══ MATERIAL TO PROCESS ══
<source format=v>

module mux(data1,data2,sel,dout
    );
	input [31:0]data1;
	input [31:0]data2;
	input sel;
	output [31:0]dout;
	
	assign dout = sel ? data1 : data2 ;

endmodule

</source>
═══
══ MATERIAL TO PROCESS ══
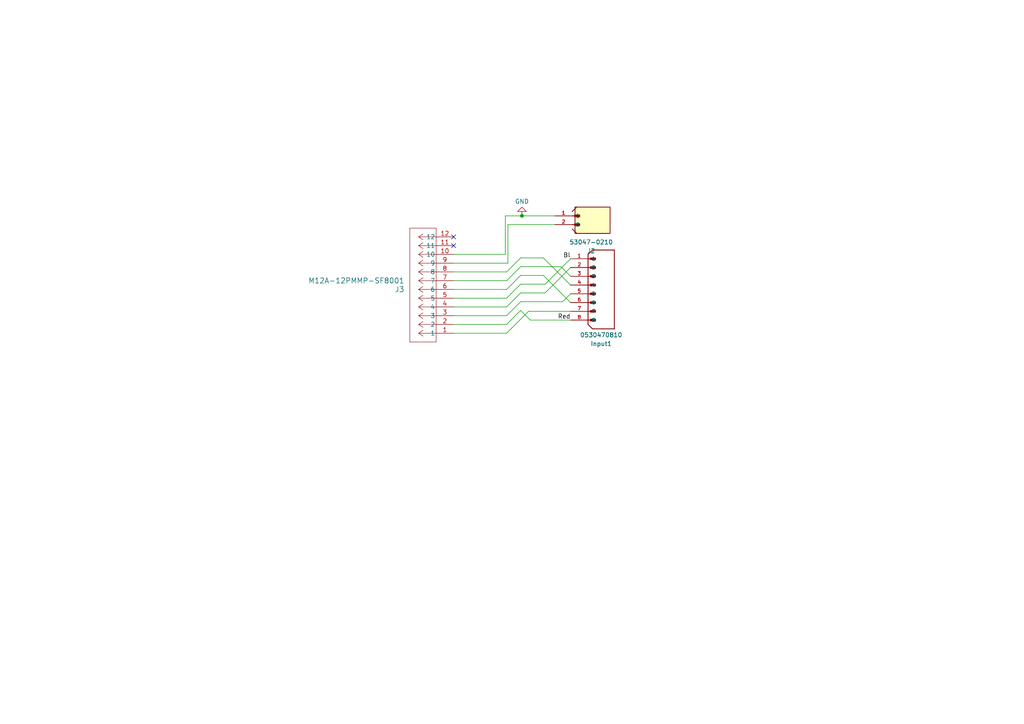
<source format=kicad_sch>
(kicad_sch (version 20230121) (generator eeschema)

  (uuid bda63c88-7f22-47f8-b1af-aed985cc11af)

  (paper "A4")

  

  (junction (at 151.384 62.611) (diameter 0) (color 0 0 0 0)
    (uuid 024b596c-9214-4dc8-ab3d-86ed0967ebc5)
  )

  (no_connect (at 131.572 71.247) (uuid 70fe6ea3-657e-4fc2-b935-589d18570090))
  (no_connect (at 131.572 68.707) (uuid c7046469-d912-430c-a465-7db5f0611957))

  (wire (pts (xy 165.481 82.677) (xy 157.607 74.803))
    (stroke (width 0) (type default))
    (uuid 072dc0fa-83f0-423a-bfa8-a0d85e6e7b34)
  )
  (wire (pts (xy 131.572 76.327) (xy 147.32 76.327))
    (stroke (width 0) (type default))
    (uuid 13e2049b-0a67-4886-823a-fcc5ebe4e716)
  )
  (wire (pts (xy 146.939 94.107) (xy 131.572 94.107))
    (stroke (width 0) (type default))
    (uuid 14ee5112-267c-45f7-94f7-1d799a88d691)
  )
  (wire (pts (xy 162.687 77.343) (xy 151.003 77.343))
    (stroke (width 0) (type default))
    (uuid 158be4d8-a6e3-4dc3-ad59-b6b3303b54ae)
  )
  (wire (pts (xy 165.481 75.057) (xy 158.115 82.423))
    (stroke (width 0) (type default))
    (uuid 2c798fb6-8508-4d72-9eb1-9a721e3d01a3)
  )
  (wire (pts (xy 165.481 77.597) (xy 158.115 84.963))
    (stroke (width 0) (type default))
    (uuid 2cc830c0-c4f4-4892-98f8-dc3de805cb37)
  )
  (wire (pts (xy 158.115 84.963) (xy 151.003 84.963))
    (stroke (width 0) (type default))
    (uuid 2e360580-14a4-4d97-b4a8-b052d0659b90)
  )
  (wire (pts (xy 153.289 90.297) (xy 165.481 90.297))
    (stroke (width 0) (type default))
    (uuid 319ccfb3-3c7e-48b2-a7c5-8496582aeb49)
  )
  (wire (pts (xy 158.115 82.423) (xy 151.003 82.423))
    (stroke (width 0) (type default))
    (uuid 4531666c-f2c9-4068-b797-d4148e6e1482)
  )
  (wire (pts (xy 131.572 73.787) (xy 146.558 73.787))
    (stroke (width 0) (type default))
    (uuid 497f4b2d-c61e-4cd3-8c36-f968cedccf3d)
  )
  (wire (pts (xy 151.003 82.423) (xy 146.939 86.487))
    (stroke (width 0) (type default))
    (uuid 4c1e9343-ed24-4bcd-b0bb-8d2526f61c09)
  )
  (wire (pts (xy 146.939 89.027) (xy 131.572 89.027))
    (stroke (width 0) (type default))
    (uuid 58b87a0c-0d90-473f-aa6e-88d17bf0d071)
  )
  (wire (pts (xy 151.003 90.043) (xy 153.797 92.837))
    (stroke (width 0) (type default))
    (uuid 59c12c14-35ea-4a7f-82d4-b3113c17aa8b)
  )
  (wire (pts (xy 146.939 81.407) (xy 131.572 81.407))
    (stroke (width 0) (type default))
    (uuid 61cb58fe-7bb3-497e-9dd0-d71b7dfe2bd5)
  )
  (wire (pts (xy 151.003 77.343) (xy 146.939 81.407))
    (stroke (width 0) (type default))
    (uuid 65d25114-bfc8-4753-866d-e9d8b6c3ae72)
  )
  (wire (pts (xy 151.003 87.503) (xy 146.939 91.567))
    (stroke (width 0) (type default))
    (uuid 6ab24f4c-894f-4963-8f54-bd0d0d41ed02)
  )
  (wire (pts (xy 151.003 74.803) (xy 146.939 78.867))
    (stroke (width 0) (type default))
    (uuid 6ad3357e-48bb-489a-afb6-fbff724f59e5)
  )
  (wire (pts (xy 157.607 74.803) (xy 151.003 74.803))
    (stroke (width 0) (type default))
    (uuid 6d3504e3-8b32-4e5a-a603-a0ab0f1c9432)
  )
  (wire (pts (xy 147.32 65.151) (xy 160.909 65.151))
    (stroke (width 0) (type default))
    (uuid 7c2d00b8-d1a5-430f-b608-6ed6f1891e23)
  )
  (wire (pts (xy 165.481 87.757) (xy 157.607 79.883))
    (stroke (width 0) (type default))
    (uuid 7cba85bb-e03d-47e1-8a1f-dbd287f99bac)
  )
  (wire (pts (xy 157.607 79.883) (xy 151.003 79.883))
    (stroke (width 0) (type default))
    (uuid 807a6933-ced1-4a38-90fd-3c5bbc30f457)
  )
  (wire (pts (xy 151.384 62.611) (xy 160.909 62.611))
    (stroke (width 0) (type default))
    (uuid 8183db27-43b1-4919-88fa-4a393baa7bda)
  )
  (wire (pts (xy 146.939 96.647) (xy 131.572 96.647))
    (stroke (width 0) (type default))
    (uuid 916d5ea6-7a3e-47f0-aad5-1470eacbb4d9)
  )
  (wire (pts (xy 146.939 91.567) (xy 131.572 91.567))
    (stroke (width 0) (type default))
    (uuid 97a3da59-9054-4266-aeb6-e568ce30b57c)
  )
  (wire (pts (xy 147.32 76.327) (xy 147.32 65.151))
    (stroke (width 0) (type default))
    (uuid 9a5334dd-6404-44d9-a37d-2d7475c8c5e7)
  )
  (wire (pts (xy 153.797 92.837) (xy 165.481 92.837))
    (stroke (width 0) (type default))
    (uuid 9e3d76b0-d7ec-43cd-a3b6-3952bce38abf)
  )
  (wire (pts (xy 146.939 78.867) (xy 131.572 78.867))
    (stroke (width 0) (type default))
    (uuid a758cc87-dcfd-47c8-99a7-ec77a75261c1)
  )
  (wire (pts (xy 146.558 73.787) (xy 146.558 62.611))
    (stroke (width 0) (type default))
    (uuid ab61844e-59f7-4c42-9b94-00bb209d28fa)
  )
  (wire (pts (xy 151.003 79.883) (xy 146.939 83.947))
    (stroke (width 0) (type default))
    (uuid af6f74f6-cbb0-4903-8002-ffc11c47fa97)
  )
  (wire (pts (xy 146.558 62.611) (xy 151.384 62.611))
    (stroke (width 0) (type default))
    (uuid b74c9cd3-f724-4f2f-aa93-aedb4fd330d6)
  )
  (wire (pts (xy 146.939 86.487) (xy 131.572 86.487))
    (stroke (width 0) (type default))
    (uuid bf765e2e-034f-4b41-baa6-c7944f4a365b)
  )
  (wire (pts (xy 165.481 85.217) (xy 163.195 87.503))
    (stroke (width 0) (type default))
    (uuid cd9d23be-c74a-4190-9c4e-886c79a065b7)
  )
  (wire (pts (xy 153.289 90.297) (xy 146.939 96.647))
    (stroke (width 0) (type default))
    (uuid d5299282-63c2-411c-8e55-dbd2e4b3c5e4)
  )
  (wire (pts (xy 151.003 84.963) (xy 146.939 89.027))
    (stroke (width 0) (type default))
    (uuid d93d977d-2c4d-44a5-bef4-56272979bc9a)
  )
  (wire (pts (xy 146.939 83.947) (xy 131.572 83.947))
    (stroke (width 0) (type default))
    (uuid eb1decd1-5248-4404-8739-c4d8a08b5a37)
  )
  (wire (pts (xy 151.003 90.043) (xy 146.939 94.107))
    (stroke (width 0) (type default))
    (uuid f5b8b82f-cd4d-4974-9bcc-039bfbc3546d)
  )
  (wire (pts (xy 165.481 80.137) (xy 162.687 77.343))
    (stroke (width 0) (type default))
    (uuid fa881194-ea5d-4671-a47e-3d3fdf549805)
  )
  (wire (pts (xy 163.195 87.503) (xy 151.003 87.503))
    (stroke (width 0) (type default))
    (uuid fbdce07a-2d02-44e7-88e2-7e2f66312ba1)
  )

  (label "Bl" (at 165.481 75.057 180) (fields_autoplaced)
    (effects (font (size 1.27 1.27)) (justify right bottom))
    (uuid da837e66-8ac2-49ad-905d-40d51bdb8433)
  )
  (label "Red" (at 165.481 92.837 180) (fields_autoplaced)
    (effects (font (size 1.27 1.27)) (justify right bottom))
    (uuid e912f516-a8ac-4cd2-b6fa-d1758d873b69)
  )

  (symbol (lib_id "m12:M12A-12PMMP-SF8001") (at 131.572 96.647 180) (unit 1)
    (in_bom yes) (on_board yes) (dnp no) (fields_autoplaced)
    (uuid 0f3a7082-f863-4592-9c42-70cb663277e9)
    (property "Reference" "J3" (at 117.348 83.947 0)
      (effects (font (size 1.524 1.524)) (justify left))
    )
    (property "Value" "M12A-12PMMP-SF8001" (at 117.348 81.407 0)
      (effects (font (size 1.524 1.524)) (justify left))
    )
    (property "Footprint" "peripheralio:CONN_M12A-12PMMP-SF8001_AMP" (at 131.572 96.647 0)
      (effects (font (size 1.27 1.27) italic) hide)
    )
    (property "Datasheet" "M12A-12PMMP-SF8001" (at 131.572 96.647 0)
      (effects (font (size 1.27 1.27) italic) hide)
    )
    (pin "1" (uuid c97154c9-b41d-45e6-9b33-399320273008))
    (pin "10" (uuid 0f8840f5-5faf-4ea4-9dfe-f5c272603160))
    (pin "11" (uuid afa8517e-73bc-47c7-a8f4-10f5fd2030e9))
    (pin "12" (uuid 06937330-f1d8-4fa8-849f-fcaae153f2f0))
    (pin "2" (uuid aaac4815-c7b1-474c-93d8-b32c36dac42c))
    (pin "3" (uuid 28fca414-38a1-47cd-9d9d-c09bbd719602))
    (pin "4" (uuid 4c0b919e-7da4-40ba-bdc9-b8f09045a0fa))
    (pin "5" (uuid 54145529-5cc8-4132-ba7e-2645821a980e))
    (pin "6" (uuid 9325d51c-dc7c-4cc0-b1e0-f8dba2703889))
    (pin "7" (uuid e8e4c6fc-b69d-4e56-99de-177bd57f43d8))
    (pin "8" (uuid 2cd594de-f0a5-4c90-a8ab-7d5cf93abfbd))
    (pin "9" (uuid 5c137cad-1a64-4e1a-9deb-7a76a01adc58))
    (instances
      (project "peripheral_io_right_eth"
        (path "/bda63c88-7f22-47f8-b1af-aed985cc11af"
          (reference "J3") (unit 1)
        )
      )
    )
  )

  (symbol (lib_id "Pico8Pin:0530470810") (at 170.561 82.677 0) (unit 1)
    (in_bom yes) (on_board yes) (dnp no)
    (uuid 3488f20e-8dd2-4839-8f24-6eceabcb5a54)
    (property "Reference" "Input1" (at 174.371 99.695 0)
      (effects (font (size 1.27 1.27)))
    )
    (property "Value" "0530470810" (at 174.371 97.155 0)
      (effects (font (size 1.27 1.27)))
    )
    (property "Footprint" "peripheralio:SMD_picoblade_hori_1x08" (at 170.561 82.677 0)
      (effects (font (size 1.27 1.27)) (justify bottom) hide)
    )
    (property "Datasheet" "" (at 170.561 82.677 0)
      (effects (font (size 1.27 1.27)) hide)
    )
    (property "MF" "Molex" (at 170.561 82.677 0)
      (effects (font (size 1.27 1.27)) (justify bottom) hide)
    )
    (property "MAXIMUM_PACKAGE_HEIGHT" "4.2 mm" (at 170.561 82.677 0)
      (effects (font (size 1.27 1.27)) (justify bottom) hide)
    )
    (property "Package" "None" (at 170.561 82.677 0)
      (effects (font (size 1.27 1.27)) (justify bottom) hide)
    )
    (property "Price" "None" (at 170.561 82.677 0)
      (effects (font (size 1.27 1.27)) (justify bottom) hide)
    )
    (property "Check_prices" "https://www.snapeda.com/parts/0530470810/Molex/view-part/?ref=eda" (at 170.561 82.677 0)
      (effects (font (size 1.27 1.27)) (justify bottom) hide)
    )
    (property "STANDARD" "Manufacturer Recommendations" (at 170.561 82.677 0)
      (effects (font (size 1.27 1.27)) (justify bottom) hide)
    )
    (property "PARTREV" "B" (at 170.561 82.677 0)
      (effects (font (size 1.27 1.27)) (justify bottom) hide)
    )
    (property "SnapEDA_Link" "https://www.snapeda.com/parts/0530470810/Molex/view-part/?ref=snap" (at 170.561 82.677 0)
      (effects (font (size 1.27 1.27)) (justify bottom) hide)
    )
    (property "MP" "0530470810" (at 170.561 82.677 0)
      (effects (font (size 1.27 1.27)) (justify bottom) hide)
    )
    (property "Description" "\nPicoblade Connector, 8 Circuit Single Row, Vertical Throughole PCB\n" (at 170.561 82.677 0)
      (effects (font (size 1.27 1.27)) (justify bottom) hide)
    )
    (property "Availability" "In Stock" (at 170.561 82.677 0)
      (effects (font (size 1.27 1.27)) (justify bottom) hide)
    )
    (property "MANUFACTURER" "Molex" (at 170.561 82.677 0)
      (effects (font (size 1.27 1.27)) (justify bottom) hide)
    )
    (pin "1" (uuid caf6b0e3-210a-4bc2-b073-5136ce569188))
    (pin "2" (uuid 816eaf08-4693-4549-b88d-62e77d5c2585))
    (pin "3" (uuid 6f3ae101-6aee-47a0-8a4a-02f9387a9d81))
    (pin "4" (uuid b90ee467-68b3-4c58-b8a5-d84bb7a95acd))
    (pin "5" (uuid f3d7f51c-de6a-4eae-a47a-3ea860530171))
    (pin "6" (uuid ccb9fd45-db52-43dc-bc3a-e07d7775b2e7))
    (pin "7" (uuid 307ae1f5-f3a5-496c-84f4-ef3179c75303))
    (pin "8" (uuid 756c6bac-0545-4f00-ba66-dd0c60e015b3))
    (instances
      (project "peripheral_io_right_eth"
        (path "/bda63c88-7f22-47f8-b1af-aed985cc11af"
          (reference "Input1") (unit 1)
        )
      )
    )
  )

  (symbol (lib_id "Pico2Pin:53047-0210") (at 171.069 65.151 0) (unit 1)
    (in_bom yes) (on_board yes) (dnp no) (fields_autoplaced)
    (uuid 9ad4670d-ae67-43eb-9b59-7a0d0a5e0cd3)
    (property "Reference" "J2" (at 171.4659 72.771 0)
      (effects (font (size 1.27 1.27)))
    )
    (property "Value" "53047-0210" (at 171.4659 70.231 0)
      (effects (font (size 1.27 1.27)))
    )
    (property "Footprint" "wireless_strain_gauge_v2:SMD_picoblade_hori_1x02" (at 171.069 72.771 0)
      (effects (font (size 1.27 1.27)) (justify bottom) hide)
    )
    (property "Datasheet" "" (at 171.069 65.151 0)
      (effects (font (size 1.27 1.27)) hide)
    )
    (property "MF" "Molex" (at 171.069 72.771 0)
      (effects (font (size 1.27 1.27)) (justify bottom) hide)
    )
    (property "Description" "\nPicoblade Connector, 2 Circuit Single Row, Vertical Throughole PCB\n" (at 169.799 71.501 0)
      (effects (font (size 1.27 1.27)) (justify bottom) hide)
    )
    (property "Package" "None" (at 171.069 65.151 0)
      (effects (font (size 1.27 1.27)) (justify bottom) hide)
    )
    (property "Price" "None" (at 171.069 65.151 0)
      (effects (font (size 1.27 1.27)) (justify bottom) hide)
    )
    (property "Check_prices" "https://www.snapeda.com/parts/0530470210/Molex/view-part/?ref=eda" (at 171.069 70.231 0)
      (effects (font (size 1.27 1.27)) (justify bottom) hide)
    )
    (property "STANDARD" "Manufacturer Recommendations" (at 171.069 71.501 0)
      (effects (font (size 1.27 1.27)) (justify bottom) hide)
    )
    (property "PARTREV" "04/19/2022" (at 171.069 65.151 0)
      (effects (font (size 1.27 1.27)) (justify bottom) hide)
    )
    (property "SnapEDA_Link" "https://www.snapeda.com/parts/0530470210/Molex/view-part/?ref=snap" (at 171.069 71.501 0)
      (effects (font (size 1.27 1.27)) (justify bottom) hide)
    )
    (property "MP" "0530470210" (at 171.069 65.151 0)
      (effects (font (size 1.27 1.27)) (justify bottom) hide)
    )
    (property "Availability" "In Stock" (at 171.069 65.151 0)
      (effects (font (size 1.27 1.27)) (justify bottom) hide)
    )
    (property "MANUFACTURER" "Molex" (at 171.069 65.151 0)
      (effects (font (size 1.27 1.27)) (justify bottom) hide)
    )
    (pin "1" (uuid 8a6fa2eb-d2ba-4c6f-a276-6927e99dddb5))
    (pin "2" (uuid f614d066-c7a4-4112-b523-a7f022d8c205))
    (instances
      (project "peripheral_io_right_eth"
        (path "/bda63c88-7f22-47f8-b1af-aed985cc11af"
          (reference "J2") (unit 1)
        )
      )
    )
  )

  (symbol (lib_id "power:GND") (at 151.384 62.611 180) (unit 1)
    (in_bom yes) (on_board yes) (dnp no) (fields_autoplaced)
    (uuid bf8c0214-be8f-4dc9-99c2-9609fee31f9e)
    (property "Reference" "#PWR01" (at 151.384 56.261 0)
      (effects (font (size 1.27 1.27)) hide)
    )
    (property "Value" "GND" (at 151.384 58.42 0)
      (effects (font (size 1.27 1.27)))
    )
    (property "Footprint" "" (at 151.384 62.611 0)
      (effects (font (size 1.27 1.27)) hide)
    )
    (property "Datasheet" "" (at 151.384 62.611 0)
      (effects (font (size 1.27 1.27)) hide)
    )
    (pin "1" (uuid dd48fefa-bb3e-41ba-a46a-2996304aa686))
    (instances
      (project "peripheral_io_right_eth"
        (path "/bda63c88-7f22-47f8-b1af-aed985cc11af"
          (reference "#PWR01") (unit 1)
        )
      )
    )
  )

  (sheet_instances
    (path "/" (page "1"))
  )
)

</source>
═══
[TASK GOAL] Extract all lines of the records above that include "view".

[TASK OUTPUT]
    (property "Check_prices" "https://www.snapeda.com/parts/0530470810/Molex/view-part/?ref=eda" (at 170.561 82.677 0)
    (property "SnapEDA_Link" "https://www.snapeda.com/parts/0530470810/Molex/view-part/?ref=snap" (at 170.561 82.677 0)
    (property "Check_prices" "https://www.snapeda.com/parts/0530470210/Molex/view-part/?ref=eda" (at 171.069 70.231 0)
    (property "SnapEDA_Link" "https://www.snapeda.com/parts/0530470210/Molex/view-part/?ref=snap" (at 171.069 71.501 0)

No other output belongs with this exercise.